• **SOURCE TEXT**:
Do they bake in the actual weights or the architecture? If it's just the architecture I don't understand where a speedup that considerable can come from.
from their announcement, "Isn’t inference bottlenecked on memory bandwidth, not compute?", it seems weights are still in memory. It may have limit onchip cache for computing. Input tokens go through a batch pipeline to relieve memory bottleneck. Similar to Groq.
The short answer to your first question (in my opinion) is no, ASICs and FPGAs are not really equivalent (generally) in the context of how they are used in different applications. ASICs are baked-in circuits; once you make them, they are fixed. You can make the circuits and digital logic in them dynamic at runtime (for example, a CPU, or a more complex example, a domain-specific runtime accelerator like Sohu). An FPGA lets you reprogram the circuit inside it (via one level of extra abstraction, the logic and routing configuration inside it). In essence, an FPGA makes the ultimate tradeoff of being fully reconfigurable down to the "gate" level at the cost of other things like clock speed, area, transistor size, power, and so on. These tradeoffs may be so significant that it looks like GPUs and ASICs are worth it for deep learning inference rather than FPGA.
In general, you can implement deep learning accelerators on both FPGA and ASIC. Xilinx and now AMD have been slowly adding more and more stuff to their "FPGA chips," like an AI engine (vector processors and a network-on-chip), as well as high bandwidth memory, in addition to their configurable logic already there, to make it more viable as a possible solution for companies to deploy deep learning stuff to their devices or in applications where they want to integrate deep learning alongside regular FPGA processing stuff. I don't know how that shakes out in the industry, but I do know that lots of academics use FPGAs as a good platform for experimenting and prototyping accelerator architectures and such.

• **RECORDED INFORMATION**:
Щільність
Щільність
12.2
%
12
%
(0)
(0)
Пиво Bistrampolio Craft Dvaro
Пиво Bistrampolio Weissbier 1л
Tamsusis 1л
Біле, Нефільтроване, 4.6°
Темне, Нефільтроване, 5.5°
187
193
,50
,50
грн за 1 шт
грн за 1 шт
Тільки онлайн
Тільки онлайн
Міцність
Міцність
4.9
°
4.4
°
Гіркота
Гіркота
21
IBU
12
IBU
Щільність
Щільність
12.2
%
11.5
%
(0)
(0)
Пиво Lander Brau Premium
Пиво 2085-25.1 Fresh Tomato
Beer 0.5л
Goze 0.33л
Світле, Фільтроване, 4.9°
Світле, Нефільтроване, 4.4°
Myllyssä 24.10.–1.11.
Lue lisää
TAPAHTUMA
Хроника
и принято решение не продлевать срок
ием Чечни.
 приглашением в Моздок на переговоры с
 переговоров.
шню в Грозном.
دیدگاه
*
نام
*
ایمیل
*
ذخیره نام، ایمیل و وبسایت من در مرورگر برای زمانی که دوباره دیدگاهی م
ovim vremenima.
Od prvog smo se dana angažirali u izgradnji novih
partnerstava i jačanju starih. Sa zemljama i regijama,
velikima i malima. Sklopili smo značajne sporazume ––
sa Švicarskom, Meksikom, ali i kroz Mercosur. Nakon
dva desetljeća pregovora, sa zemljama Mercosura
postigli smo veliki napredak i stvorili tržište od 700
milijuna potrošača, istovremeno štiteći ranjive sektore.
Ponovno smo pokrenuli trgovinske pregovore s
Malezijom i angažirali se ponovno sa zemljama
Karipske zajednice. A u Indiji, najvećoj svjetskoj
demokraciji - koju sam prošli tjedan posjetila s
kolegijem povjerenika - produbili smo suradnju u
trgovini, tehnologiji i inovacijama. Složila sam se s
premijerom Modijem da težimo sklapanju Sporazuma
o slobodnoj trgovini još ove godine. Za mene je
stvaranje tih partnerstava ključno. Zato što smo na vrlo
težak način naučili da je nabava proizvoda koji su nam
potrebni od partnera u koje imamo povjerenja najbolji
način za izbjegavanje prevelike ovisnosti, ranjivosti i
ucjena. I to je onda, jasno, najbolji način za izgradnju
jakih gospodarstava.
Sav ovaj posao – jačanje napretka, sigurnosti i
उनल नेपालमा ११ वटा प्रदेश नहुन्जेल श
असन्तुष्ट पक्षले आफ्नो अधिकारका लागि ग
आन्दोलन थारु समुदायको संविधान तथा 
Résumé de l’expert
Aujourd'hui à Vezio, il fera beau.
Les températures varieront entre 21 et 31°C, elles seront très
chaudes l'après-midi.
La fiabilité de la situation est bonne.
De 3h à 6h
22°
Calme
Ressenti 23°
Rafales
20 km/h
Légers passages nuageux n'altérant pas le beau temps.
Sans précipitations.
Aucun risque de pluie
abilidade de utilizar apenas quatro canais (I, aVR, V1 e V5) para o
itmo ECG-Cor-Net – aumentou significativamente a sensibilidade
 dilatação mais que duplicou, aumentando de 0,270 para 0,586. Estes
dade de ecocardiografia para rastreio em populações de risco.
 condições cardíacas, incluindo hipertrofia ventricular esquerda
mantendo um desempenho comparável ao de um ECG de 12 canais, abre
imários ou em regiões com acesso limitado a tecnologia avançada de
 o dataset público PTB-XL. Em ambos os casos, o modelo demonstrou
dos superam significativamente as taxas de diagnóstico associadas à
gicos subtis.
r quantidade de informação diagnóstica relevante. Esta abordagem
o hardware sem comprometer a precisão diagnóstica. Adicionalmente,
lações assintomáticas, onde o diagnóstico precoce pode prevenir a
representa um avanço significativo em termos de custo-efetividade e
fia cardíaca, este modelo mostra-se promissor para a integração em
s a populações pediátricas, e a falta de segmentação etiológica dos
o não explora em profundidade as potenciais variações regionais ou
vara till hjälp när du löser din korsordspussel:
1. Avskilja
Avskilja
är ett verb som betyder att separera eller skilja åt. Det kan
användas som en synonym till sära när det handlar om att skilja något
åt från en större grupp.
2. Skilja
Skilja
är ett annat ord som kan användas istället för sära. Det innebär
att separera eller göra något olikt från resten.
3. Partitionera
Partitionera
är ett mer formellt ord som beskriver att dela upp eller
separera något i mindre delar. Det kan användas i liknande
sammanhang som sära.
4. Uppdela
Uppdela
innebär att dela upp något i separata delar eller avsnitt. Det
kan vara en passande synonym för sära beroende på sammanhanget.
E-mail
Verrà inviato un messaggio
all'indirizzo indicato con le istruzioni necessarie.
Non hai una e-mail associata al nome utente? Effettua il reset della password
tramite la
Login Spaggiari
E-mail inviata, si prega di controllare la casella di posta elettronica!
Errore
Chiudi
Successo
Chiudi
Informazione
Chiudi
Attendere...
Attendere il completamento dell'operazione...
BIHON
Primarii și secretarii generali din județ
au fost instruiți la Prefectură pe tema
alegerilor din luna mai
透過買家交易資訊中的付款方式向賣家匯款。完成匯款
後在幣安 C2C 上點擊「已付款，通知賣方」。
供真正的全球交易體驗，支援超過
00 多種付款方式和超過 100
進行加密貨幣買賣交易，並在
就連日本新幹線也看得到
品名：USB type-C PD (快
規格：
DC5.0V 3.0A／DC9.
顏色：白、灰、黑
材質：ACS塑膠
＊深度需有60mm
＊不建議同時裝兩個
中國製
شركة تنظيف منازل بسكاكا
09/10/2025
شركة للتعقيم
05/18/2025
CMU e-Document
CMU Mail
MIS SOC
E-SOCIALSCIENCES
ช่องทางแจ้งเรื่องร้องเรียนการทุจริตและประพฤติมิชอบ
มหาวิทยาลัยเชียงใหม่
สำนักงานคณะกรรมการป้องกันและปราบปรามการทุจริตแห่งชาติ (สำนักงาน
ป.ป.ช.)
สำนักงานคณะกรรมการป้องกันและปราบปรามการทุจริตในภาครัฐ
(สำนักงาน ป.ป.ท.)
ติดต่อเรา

• **PROMPT**: In the thread on ASICs and FPGAs, what do lots of academics use FPGAs for? The entries are separate material, apart from the thread on ASICs and FPGAs.

• **OUTPUT FOR THIS EXERCISE**: They use FPGAs as a platform for experimenting with and prototyping accelerator architectures.